A new analysis from The Nielsen Company, presented at Nielsen's Consumer 360 Conference in Phoenix, found that the recent growth in private label is because of rising commodity and food prices, and not a result consumers forsaking national brands.

Over the past year, private label sales of CPG products have gone up almost 9 percent to $50 billion in supermarket sales, or a 17.5 percent share of supermarket dollar sales. In supermarket, mass merchandise, and drug stores combined, private label sales rose 9.1 percent to $77 billion in sales, or a 15.9 percent share of stores' dollar sales. Nielsen discovered, however, that while dollar sales of private label products are up, unit sales are down slightly, indicating that higher unit pricing is the main reason for growth.

"When private label dollar share started to spike, it appeared that shoppers were shifting to store brands in order to save money," said Nielsen director of industry insights Tom Pirovano. "That's always been the conventional wisdom during economic downturns. Digging beyond the numbers, however, it_s clear that private label unit share is essentially flat. Higher prices in commodity categories like eggs, milk, and cheese are driving private label dollars, not consumers deserting traditional brands."
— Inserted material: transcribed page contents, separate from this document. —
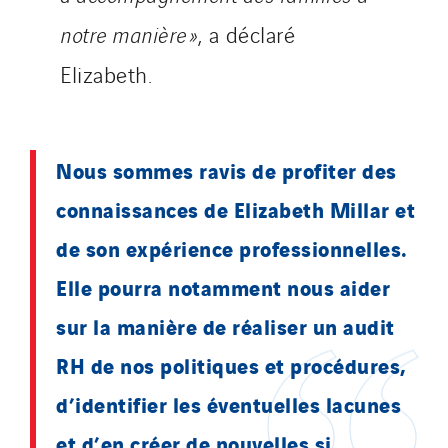
notre manière »
, a déclaré
Elizabeth.
Nous sommes ravis de profiter des
connaissances de Elizabeth Millar et
de son expérience professionnelles.
Elle pourra notamment nous aider
sur la manière de réaliser un audit
RH de nos politiques et procédures,
d’identifier les éventuelles lacunes
et d’en créer de nouvelles si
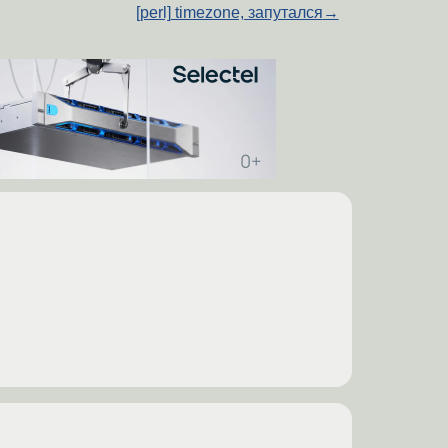
[perl] timezone, запутался
→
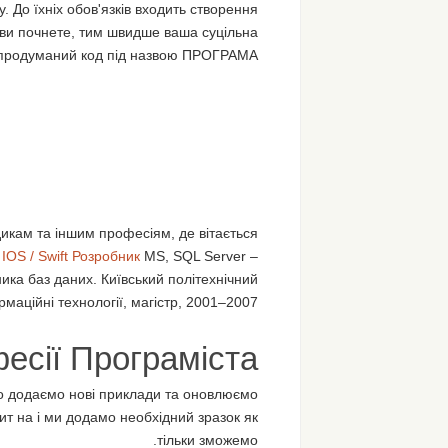
 До їхніх обов'язків входить створення
и почнете, тим швидше ваша суцільна
 продуманий код під назвою ПРОГРАМА.
икам та іншим професіям, де вітається
 IOS / Swift Розробник
MS, SQL Server –
ика баз даних. Київський політехнічний
рмаційні технології, магістр, 2001–2007.
есії Програміста
но додаємо нові приклади та оновлюємо
ит на і ми додамо необхідний зразок як
тільки зможемо.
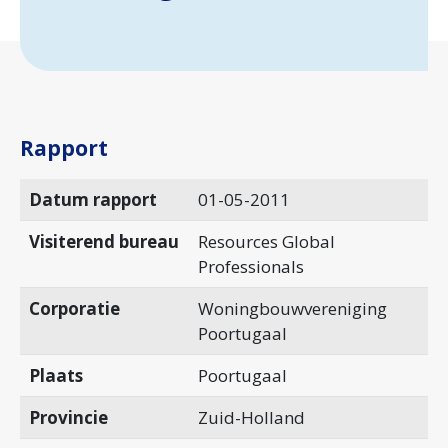
Rapport
Datum rapport
01-05-2011
Visiterend bureau
Resources Global
Professionals
Corporatie
Woningbouwvereniging
Poortugaal
Plaats
Poortugaal
Provincie
Zuid-Holland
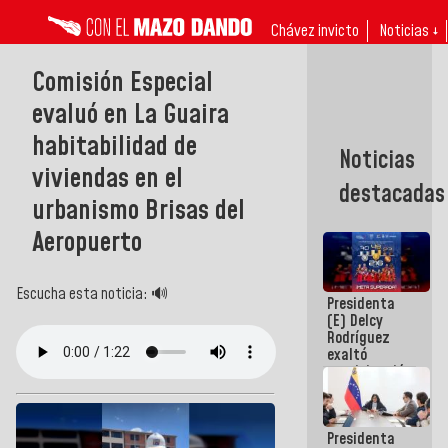
Chávez invicto
Noticias ↓
Comisión Especial
evaluó en La Guaira
habitabilidad de
Noticias
viviendas en el
destacadas
urbanismo Brisas del
Aeropuerto
Escucha esta noticia: 🔊
Presidenta
(E) Delcy
Rodríguez
exaltó
participación
de
Venezuela
en Juegos
Presidenta
Centroamericanos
These higher prices at the store are attributable to the high price of gas, which makes it more costly to ship products from the manufacturer to the retailer. Interest in developing ethanol as an alternative fuel for cars ups the demand and price for corn, and higher corn prices lead to more expensive food products made with corn and corn byproducts.

The top-selling private label items are mostly products with limited profit margins that are most affected by an increase in shipping or raw materials. In the food categories, the top private label items are eggs, milk, and cheese products, while the best-selling nonfood private label items are aluminum foil, paper towels, paper plates, and toilet paper.
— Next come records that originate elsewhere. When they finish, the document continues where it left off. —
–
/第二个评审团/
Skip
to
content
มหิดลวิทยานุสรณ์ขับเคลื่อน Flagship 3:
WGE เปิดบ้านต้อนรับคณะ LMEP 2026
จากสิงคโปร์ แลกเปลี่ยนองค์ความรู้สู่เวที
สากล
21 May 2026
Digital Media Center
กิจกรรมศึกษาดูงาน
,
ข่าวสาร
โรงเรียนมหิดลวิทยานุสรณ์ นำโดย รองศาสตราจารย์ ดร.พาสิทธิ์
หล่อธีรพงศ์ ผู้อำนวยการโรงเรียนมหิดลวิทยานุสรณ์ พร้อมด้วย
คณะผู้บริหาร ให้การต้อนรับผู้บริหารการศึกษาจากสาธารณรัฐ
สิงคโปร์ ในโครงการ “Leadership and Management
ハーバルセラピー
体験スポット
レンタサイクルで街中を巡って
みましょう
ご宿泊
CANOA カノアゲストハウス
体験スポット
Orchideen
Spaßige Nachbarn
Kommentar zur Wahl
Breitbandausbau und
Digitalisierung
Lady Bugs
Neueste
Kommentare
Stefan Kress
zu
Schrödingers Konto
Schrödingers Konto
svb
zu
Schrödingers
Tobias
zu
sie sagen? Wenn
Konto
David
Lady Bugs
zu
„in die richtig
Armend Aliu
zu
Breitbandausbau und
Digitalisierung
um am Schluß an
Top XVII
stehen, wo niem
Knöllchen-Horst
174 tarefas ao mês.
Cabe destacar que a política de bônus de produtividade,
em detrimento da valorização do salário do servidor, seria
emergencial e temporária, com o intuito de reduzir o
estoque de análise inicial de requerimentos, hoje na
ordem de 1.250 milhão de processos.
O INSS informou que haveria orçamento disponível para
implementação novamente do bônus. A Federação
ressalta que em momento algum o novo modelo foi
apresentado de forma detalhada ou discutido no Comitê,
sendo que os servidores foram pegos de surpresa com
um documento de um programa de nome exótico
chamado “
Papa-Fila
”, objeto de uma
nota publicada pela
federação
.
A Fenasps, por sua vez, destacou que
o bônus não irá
The popularity of private label products varies throughout the United States. The San Antonio market has the highest private label share of store, at 25.6 percent, while in the New York City market, private label commands just over a 10 percent share-of-store.

"Market consolidation appears to be an important indicator for private label share," noted Pirovano. "For example, San Antonio and other top markets for private label are dominated by just a few major retailers. New York and other markets with lower private label share, however, have several smaller grocery chains with less opportunity to establish shopper loyalty for retailers or their brands."

Although higher prices are largely the reason for private label's recent growth, the products are also gaining share of wallet and share of mind with consumers. Private label organic products performed well, generating 17.4 percent of organic sales. Additional opportunities for manufacturers and retails reside in the low-fat, natural, gluten-free, and probiotic segments.

Private label was once offered as a less expensive alternative to national brands, but there has been a shift in perception over the past few years, with a number of retailers now positioning their store-brand products as exclusive items.

"Private label products are in the pantry of virtually every U.S. home and not limited to low and middle income households anymore," observed Pirovano. "As prices continue to rise, private label products can be leveraged by retailers to entice consumers into the store and increase sales. Knowing what your consumers want is essential for developing your private label strategy. Do your customers want to save money with in-store brands? Are your customers willing to buy higher-end and more expensive private label products? In a challenging economy, private label products can serve as 'destination' products that truly differentiate your store from competitors."